SM 12.0 (Blackwell) Discoveries
While building these kernels, we discovered undocumented hardware behaviors on NVIDIA's Blackwell architecture:
1. TF32 A fragment swap -- PTX spec says (a0,a1) for row group, actual hardware uses (a0,a2). Without this correction, TF32 kernels produce wrong results.
2. FP16 uses standard mapping -- Unlike TF32, FP16 MMA does NOT swap fragments.
3. JIT NaN bug -- Compiling .target sm_80 PTX for sm_120 introduced sporadic NaN. Fixed by targeting .target sm_120 with .version 8.7.
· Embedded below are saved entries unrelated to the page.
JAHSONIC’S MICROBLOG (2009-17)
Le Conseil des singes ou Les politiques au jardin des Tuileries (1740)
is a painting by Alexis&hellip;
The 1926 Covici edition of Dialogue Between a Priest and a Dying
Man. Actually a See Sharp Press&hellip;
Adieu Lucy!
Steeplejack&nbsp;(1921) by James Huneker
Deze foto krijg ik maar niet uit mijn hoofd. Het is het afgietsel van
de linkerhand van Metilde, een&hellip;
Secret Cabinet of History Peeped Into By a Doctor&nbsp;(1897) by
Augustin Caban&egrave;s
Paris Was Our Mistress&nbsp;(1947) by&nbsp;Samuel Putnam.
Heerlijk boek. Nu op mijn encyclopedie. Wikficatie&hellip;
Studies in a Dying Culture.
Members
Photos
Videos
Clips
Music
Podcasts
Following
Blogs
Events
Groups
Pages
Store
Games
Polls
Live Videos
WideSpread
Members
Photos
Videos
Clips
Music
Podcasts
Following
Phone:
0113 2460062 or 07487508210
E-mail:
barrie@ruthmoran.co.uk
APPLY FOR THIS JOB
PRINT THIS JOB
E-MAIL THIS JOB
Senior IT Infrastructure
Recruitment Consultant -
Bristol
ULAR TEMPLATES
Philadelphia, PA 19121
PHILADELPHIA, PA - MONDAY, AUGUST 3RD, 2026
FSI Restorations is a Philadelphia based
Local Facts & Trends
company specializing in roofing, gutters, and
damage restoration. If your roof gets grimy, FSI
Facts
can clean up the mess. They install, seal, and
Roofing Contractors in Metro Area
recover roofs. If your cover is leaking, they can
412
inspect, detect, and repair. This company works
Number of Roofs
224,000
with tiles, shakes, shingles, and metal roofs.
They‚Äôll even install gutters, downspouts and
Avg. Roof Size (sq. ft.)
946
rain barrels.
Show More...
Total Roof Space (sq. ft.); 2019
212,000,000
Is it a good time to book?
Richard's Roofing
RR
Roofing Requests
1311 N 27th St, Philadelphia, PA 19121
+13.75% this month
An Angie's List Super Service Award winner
NaN Safety: 4-Layer Reliability
Despite hardware quirks, NSL guarantees correct output:
1. Sub-grid splitting -- Limits blocks per launch
2. NaN pre-fill -- Output buffer filled with NaN before kernel; unwritten tiles are caught
3. Host-side detection -- Samples 6 rows via D-to-H copy, scans for NaN
4. Fallback chain -- TF32 -> cuBLAS FP32 -> scalar FP32
GPU Tensor Cache
Chained operations reuse GPU-resident data:
let a = tensor.ones([10000])
let b = tensor.ones([10000])
let c = tensor.add(a, b) # uploads a,b to GPU, caches results
let d = tensor.mul(c, a) # cache hit on c and a -- zero uploads
let e = tensor.add(d, d) # cache hit on d -- zero uploads
3 operations, 6 transfers without cache, 2 with cache.
Interposer: Accelerate Any CUDA App
gpu_interpose.dll hooks cublasSgemm and cublasLtMatmul in any CUDA application and routes to NSL's kernels. Inject it into PyTorch, TensorFlow, or any CUDA binary:
All 41 verification + 14 performance tests passing.